◆ The task ◆
From the line containing "film is a deeply moving and heartwarming film" down to the last line of the records below, give every line again without any change.

● ● ●

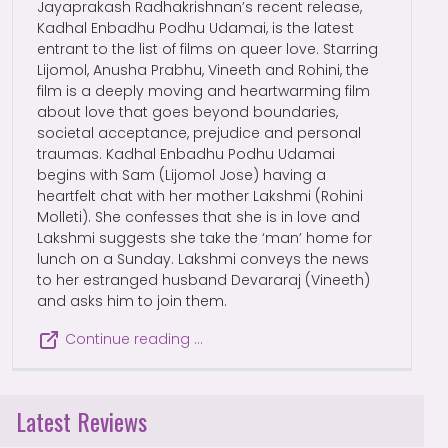
Jayaprakash Radhakrishnan’s recent release,
Kadhal Enbadhu Podhu Udamai, is the latest
entrant to the list of films on queer love. Starring
Lijomol, Anusha Prabhu, Vineeth and Rohini, the
film is a deeply moving and heartwarming film
about love that goes beyond boundaries,
societal acceptance, prejudice and personal
traumas. Kadhal Enbadhu Podhu Udamai
begins with Sam (Lijomol Jose) having a
heartfelt chat with her mother Lakshmi (Rohini
Molleti). She confesses that she is in love and
Lakshmi suggests she take the ‘man’ home for
lunch on a Sunday. Lakshmi conveys the news
to her estranged husband Devararaj (Vineeth)
and asks him to join them.
Continue reading …
Latest Reviews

● ● ●

◆ Result ◆
film is a deeply moving and heartwarming film
about love that goes beyond boundaries,
societal acceptance, prejudice and personal
traumas. Kadhal Enbadhu Podhu Udamai
begins with Sam (Lijomol Jose) having a
heartfelt chat with her mother Lakshmi (Rohini
Molleti). She confesses that she is in love and
Lakshmi suggests she take the ‘man’ home for
lunch on a Sunday. Lakshmi conveys the news
to her estranged husband Devararaj (Vineeth)
and asks him to join them.
Continue reading …
Latest Reviews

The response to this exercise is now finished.